Dafür, dass der überfüllt sein sollte, fand ich sehr schnell einen guten Platz an der Spitze des Zuges, auch wenn ich der jungen Dame, die ihre - besockten - Füße auf dem Gegensitz hatte, die Freude am Beineausstrecken nahm. In München wurde der Zug dann doch ziemlich voll, und eine besondere Perle bei der Deutschen Bahn ist, dass auch ein völlig überfüllter Zug noch auf Anschlussreisende wartet ...

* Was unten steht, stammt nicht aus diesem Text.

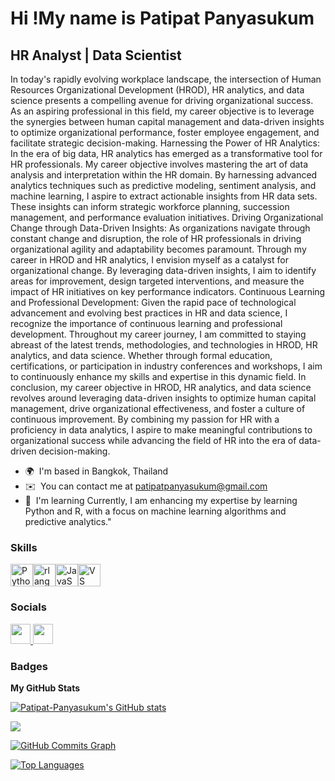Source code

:Hi !My name is Patipat Panyasukum
==========================================================================================================================================

HR Analyst | Data Scientist
---------------------------

In today's rapidly evolving workplace landscape, the intersection of Human Resources Organizational Development (HROD), HR analytics, and data science presents a compelling avenue for driving organizational success. As an aspiring professional in this field, my career objective is to leverage the synergies between human capital management and data-driven insights to optimize organizational performance, foster employee engagement, and facilitate strategic decision-making. Harnessing the Power of HR Analytics: In the era of big data, HR analytics has emerged as a transformative tool for HR professionals. My career objective involves mastering the art of data analysis and interpretation within the HR domain. By harnessing advanced analytics techniques such as predictive modeling, sentiment analysis, and machine learning, I aspire to extract actionable insights from HR data sets. These insights can inform strategic workforce planning, succession management, and performance evaluation initiatives. Driving Organizational Change through Data-Driven Insights: As organizations navigate through constant change and disruption, the role of HR professionals in driving organizational agility and adaptability becomes paramount. Through my career in HROD and HR analytics, I envision myself as a catalyst for organizational change. By leveraging data-driven insights, I aim to identify areas for improvement, design targeted interventions, and measure the impact of HR initiatives on key performance indicators. Continuous Learning and Professional Development: Given the rapid pace of technological advancement and evolving best practices in HR and data science, I recognize the importance of continuous learning and professional development. Throughout my career journey, I am committed to staying abreast of the latest trends, methodologies, and technologies in HROD, HR analytics, and data science. Whether through formal education, certifications, or participation in industry conferences and workshops, I aim to continuously enhance my skills and expertise in this dynamic field. In conclusion, my career objective in HROD, HR analytics, and data science revolves around leveraging data-driven insights to optimize human capital management, drive organizational effectiveness, and foster a culture of continuous improvement. By combining my passion for HR with a proficiency in data analytics, I aspire to make meaningful contributions to organizational success while advancing the field of HR into the era of data-driven decision-making.

* 🌍  I'm based in Bangkok, Thailand
* ✉️  You can contact me at [patipatpanyasukum@gmail.com](mailto:patipatpanyasukum@gmail.com)
* 🧠  I'm learning Currently, I am enhancing my expertise by learning Python and R, with a focus on machine learning algorithms and predictive analytics."

### Skills


<p align="left">
<a href="https://www.python.org/" target="_blank" rel="noreferrer"><img src="https://raw.githubusercontent.com/danielcranney/readme-generator/main/public/icons/skills/python-colored.svg" width="36" height="36" alt="Python" /></a><a href="https://www.r-project.org/" target="_blank" rel="noreferrer"><img src="https://raw.githubusercontent.com/danielcranney/readme-generator/main/public/icons/skills/rlang-colored.svg" width="36" height="36" alt="rlang" /></a><a href="https://developer.mozilla.org/en-US/docs/Web/JavaScript" target="_blank" rel="noreferrer"><img src="https://raw.githubusercontent.com/danielcranney/readme-generator/main/public/icons/skills/javascript-colored.svg" width="36" height="36" alt="JavaScript" /></a><a href="https://code.visualstudio.com/" target="_blank" rel="noreferrer"><img src="https://raw.githubusercontent.com/danielcranney/readme-generator/main/public/icons/skills/visualstudiocode.svg" width="36" height="36" alt="VS Code" /></a>
</p>


### Socials

<p align="left"> <a href="https://www.github.com/Patipat-Panyasukum" target="_blank" rel="noreferrer"> <picture> <source media="(prefers-color-scheme: dark)" srcset="https://raw.githubusercontent.com/danielcranney/readme-generator/main/public/icons/socials/github-dark.svg" /> <source media="(prefers-color-scheme: light)" srcset="https://raw.githubusercontent.com/danielcranney/readme-generator/main/public/icons/socials/github.svg" /> <img src="https://raw.githubusercontent.com/danielcranney/readme-generator/main/public/icons/socials/github.svg" width="32" height="32" /> </picture> </a> <a href="https://www.linkedin.com/in/Patipat Panyasukum" target="_blank" rel="noreferrer"> <picture> <source media="(prefers-color-scheme: dark)" srcset="https://raw.githubusercontent.com/danielcranney/readme-generator/main/public/icons/socials/linkedin-dark.svg" /> <source media="(prefers-color-scheme: light)" srcset="https://raw.githubusercontent.com/danielcranney/readme-generator/main/public/icons/socials/linkedin.svg" /> <img src="https://raw.githubusercontent.com/danielcranney/readme-generator/main/public/icons/socials/linkedin.svg" width="32" height="32" /> </picture> </a></p>

### Badges

<b>My GitHub Stats</b>

<a href="http://www.github.com/Patipat-Panyasukum"><img src="https://github-readme-stats.vercel.app/api?username=Patipat-Panyasukum&show_icons=true&hide=&count_private=true&title_color=3382ed&text_color=3382ed&icon_color=0891b2&bg_color=000000&hide_border=true&show_icons=true" alt="Patipat-Panyasukum's GitHub stats" /></a>

<a href="http://www.github.com/Patipat-Panyasukum"><img src="https://github-readme-streak-stats.herokuapp.com/?user=Patipat-Panyasukum&stroke=3382ed&background=000000&ring=3382ed&fire=3382ed&currStreakNum=3382ed&currStreakLabel=3382ed&sideNums=3382ed&sideLabels=3382ed&dates=3382ed&hide_border=true" /></a>

<a href="http://www.github.com/Patipat Panyasukum"><img src="https://github-readme-activity-graph.cyclic.app/graph?username=Patipat-Panyasukum&bg_color=000000&color=3382ed&line=0891b2&point=3382ed&area_color=000000&area=true&hide_border=true&custom_title=GitHub%20Commits%20Graph" alt="GitHub Commits Graph" /></a>

<a href="https://github.com/Patipat-Panyasukum" align="left"><img src="https://github-readme-stats.vercel.app/api/top-langs/?username=Patipat-Panyasukum&langs_count=10&title_color=3382ed&text_color=3382ed&icon_color=0891b2&bg_color=000000&hide_border=true&locale=en&custom_title=Top%20%Languages" alt="Top Languages" /></a>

Ich aber hatte und behielt meinen Sitzplatz bis Salzburg, wo ich ausstieg und erst einmal auf der falschen Seite den Bahnhof verließ. Das war aber nicht so schlimm, denn auch von dort kam ich in Richtung Altstadt. Ich latschte am Mirabellgarten vorbei und kurz vor dem Mozart-Wohnhaus entdeckte ich das Schild des deutschen Honorarkonsulats. Über den Marko-Feingold-Steg ging es - mit beeindruckenden Blicken auf Salzach, Altstadt und Festung auf die Altstadtseite südlich der Salzach.

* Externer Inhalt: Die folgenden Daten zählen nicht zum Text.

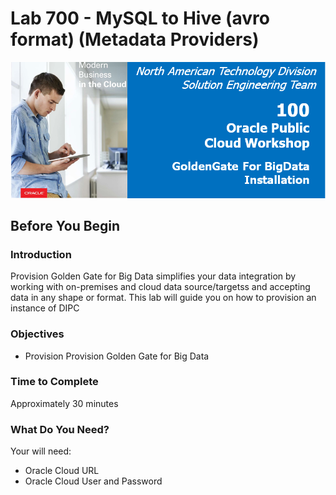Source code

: # Lab 700 -  MySQL to Hive (avro format) (Metadata Providers)
![](images/100/image100_0.png)


## Before You Begin

### Introduction
Provision Golden Gate for Big Data simplifies your data integration by working with on-premises and cloud data source/targetss and accepting data in any shape or format. This lab will guide you on how to provision an instance of DIPC

### Objectives
- Provision Provision Golden Gate for Big Data 

### Time to Complete
Approximately 30 minutes

### What Do You Need?
Your will need:
- Oracle Cloud URL
- Oracle Cloud User and Password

Ich hatte leider nicht wirklich viel Zeit, dafür aber auf der Hinfahrt gelesen, dass eine weitere berühmte Salzburger Speise - neben den Mozartkugeln und den Salzburger Nockerln - die sogenannte Bosna sei, eine Art scharfer Hot Dog, die in Salzburg (oder auch in Linz, sagen die Linzer) erfunden worden ist. Und so müsste man in Salzburg eine Bosna essen.
Ich hatte auch den berühmtesten Bosnastand von ganz Salzburg, ach, was sag ich, von ganzes Welt, herausgefunden, und nach zweimaligem Verlaufen (der liegt ein bisschen versteckt in so einem Durchgang zwischen zwei Gassen) fand ich die Schlange und damit den Stand.
Die Bosna kostet 4,90 Euro das Stück, und da sind zwei Bratwürste und lecker Kraut in einem mit Curry bepuderten Weißbrotstück dabei. Lecker war's, ob's 4,90 Euro wert ist, ja mei, aber wenn man schon mal in Salzburg ist ...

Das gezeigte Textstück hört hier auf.